FERC Allegheny Response
David Morenoff, FERC | Energy Bar Association

“We have been doing coordination among not only the sections across [FERC’s Office of the General Counsel], including the rehearings section that we set up in February, but among the various program offices at FERC that work closely on a rehearing request … and I think that’s just more important now as we try to move even more quickly to cover that same ground in a post-Allegheny world,” Morenoff said.

Allegheny also prompted FERC to begin issuing two types of new notices in response to rehearing requests, Morenoff said. The first states that “rehearing may be deemed denied, period,” while the second says that “rehearing may be deemed denied and the commission intends to issue a further order on the merits addressing arguments on rehearing,” he said. (See FERC will not Seek SCOTUS Review of Tolling Decision.)

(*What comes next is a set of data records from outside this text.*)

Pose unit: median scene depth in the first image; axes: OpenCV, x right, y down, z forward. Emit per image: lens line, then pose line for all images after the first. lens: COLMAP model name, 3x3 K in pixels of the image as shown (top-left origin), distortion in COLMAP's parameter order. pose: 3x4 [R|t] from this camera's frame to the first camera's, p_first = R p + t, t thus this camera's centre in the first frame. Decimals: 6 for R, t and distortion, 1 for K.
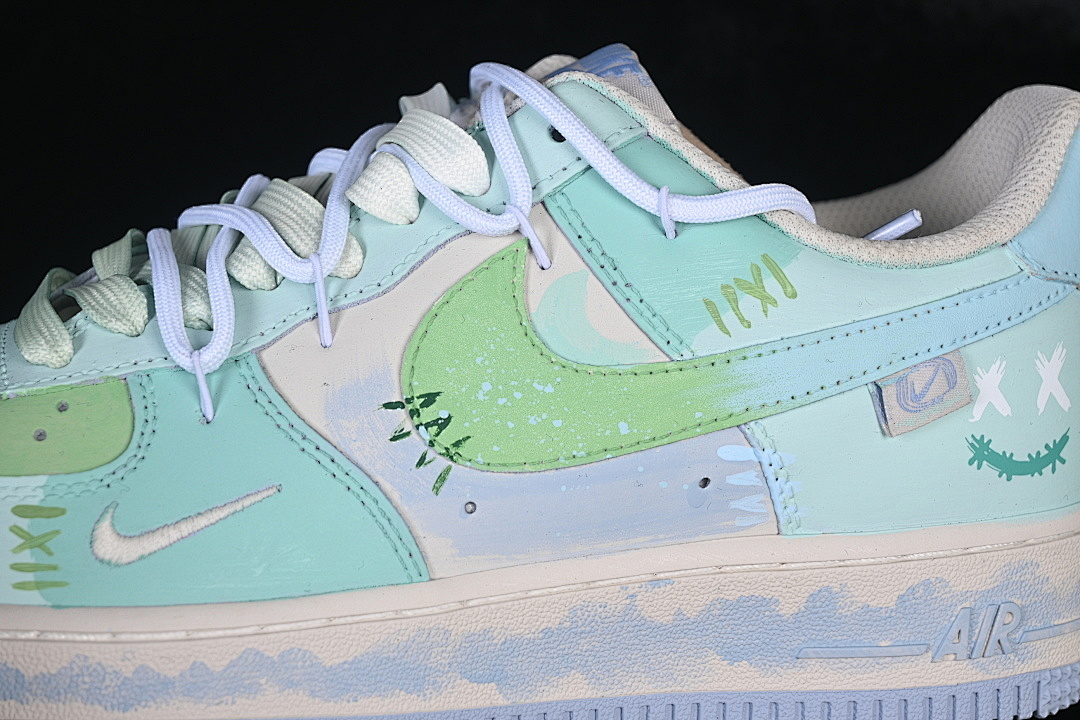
lens RADIAL K [[2313.4, 0, 545.1], [0, 2313.4, 362.9], [0, 0, 1]] dist [0.004256, 0.000000]
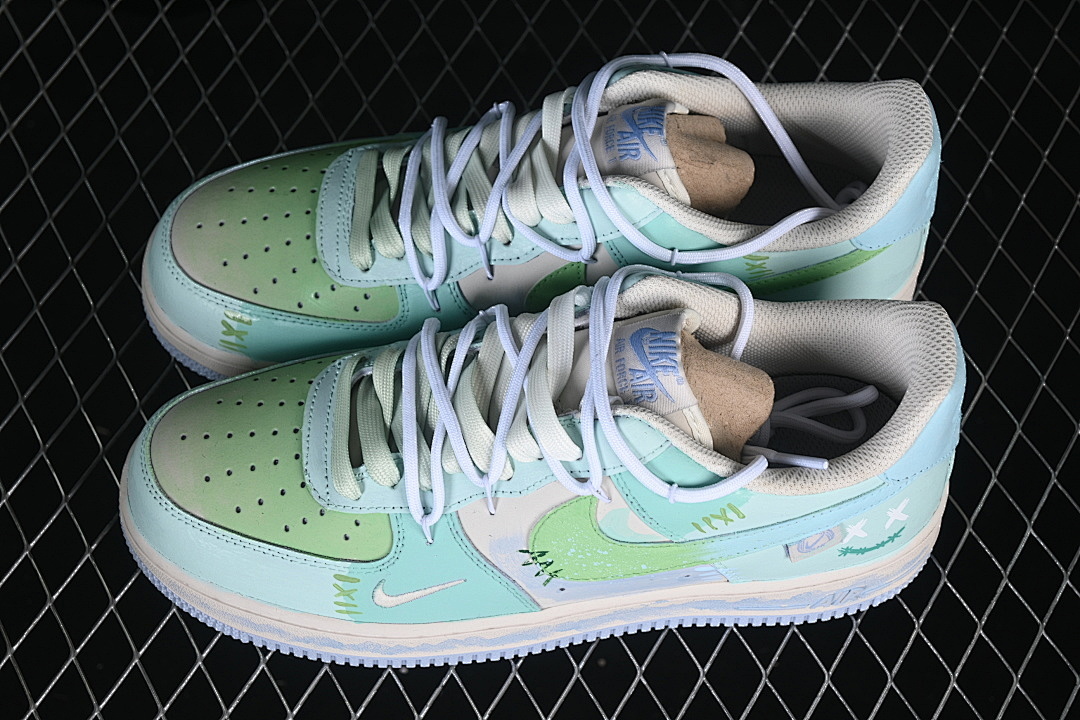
lens RADIAL K [[2313.4, 0, 542.6], [0, 2313.4, 361.1], [0, 0, 1]] dist [0.004256, 0.000000]
pose [[0.985970, 0.136637, -0.095879, 0.110577], [-0.020085, 0.667339, 0.744483, -1.493259], [0.165708, -0.732113, 0.660721, -0.153294]]
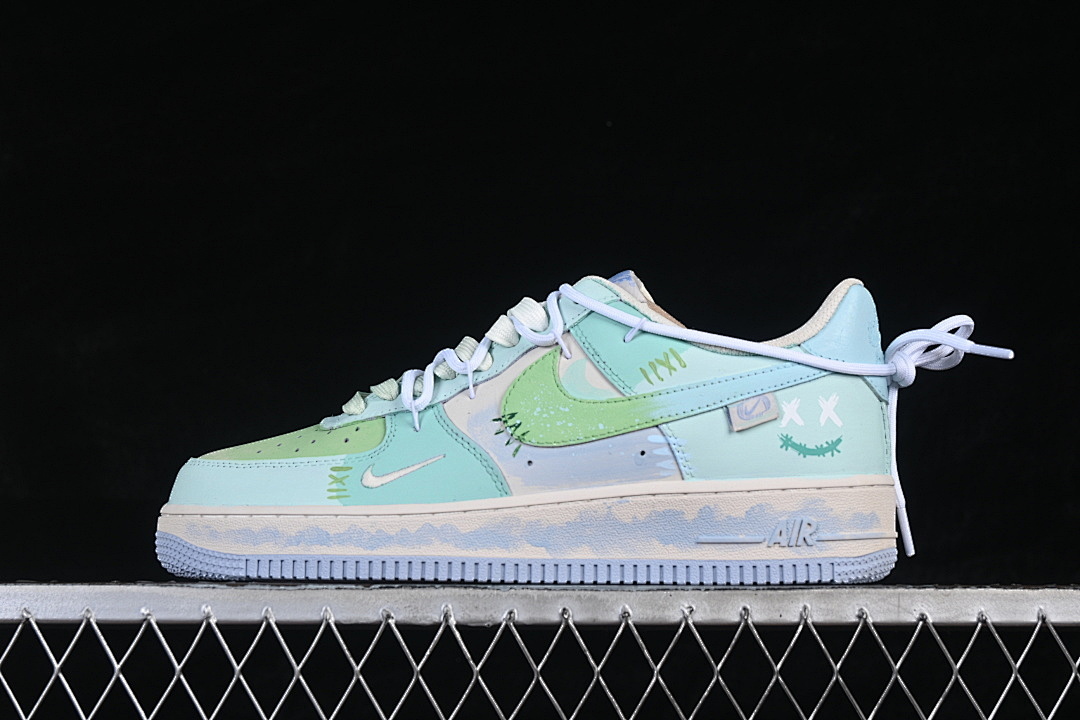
lens RADIAL K [[2313.4, 0, 535.5], [0, 2313.4, 360.4], [0, 0, 1]] dist [0.004256, 0.000000]
pose [[0.957558, -0.063983, -0.281051, 0.579342], [-0.007827, 0.968921, -0.247246, 0.496815], [0.288136, 0.238952, 0.927297, -1.021666]]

“We’ve been trying to move quickly on those second orders, but I think both of those notices indicate that the commission is going to put more emphasis on our underlying orders more often because, as we’re trying to move more quickly, the old kind of standing rehearing order that would have a lengthy background section, then summarize the order in detail, then summarize all the arguments raised in rehearing, that probably isn’t possible anymore given these time frames,” Morenoff said.

‘Uphill Battle’

“One of the issues that was percolating a few years ago was whether in the absence of a quorum, FERC could even issue a merits order on rehearing, much less a tolling order,” an audience member said. “Do you think the Allegheny decision gives us any insight into how the courts might resolve that issue?”

“I don’t think that Allegheny sheds a great deal of light on that subject, but I think it’s a very important question because regrettably we’ve had less time recently with five commissioners that all of us inside and outside would like,” Morenoff responded. He noted that when the commission realized it would be dropping below quorum in 2017, it issued an order that covered the delegation of additional responsibilities to staff.

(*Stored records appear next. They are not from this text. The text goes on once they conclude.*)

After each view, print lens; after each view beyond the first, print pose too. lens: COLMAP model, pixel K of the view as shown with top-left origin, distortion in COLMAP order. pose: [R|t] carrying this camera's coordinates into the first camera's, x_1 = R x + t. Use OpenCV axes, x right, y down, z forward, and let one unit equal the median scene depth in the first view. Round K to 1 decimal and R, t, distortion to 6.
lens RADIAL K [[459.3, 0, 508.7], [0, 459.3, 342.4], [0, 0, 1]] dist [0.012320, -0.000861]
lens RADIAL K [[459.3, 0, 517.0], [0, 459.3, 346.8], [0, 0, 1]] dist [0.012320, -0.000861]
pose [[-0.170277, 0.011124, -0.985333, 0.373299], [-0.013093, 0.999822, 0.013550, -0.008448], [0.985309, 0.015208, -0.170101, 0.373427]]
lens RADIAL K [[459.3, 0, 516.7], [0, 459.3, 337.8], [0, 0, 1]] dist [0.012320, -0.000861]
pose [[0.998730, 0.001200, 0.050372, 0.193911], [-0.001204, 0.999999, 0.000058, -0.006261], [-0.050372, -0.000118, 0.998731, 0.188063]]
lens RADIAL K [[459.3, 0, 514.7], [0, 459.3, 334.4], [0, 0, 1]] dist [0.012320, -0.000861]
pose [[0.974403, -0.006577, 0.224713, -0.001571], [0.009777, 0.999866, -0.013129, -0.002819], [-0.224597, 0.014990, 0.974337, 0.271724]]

“At the time, based on the research we had done, we felt quite confident that as long as there is a proper delegation from the quorum of the commission, there’s quite a good deal that can be done by staff,” he said.

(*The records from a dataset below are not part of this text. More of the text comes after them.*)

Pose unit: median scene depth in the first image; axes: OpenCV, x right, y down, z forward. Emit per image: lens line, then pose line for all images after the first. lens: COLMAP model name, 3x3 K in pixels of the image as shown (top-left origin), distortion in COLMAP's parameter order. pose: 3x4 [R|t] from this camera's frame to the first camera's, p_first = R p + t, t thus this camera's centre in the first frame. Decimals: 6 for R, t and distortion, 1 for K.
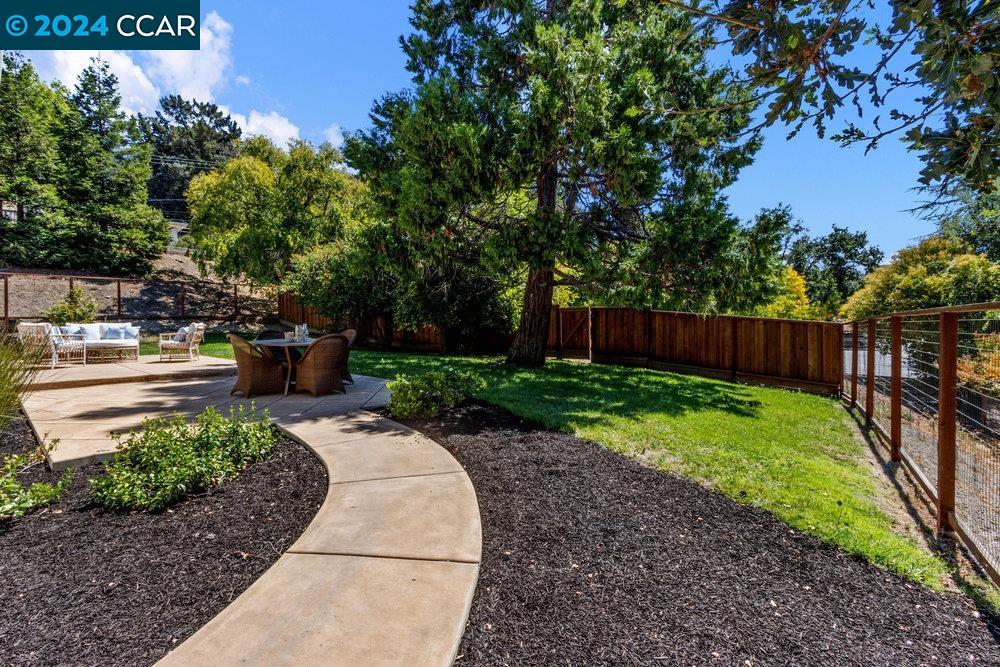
lens RADIAL K [[481.0, 0, 497.2], [0, 481.0, 322.6], [0, 0, 1]] dist [-0.006913, -0.000229]
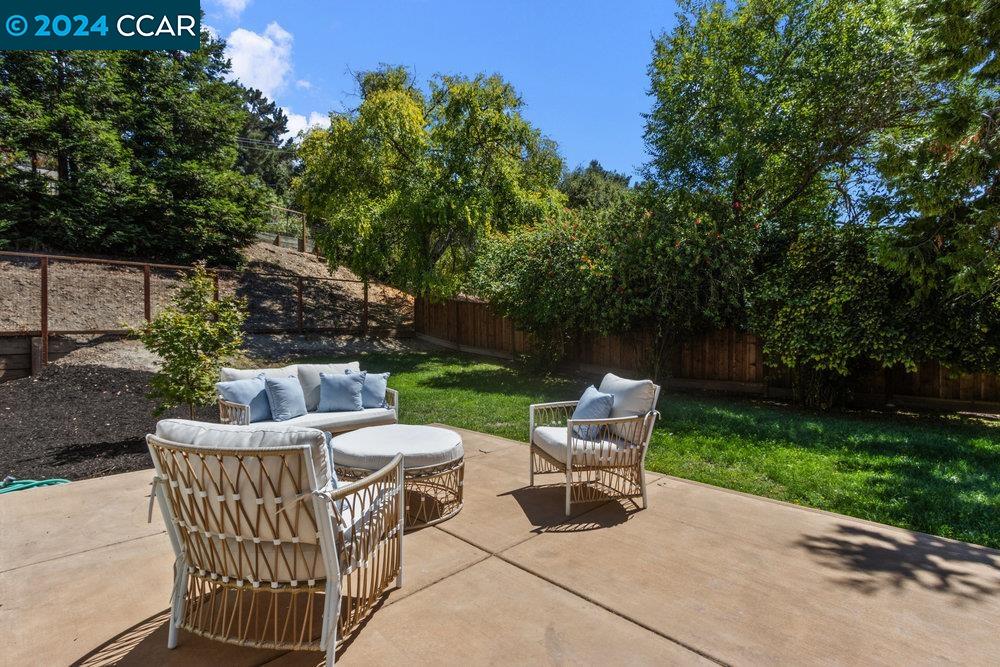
lens RADIAL K [[495.4, 0, 500.0], [0, 495.4, 333.5], [0, 0, 1]] dist [0.000256, -0.000016]
pose [[0.998845, 0.012038, -0.046516, -0.342872], [-0.011743, 0.999909, 0.006622, -0.014750], [0.046591, -0.006068, 0.998896, 0.324995]]
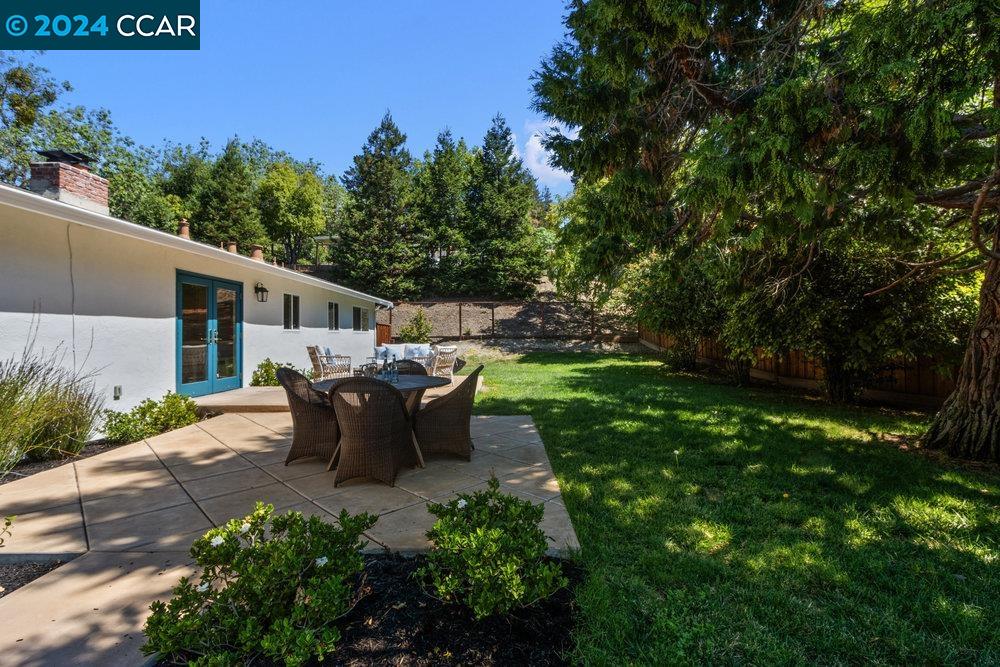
lens RADIAL K [[481.0, 0, 497.2], [0, 481.0, 322.6], [0, 0, 1]] dist [-0.006913, -0.000229]
pose [[0.656517, -0.022093, -0.753987, 0.056299], [-0.003905, 0.999458, -0.032686, -0.007151], [0.754301, 0.024403, 0.656075, 0.242304]]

Claire turned to the broader panel to pose a hypothetical question about how the Supreme Court would have responded had FERC appealed Allegheny, a step the commission said last month it would not take.

“I think there’s a decent chance the court would’ve granted review because it has a pretty high rate of granting petitions when the government is asking it to do so,” said Erin Murphy, an Environmental Defense Fund attorney.

But Murphy thought FERC would have faced a “pretty uphill battle” on appeal because the court, while potentially sympathetic to FERC’s arguments about the tolling orders as a longstanding policy matter, would still doubt that the rehearing delays complied with what Congress was “trying to accomplish” when it set rehearing request deadlines under the NGA.

“There’s certainly arguments about congressional acquiescence, and there’s a lot of water under the bridge at this point, but I think that there’s just that dynamic of [the rehearing delays] feeling like circumvention that would’ve been hard to overcome at the court,” Murphy said.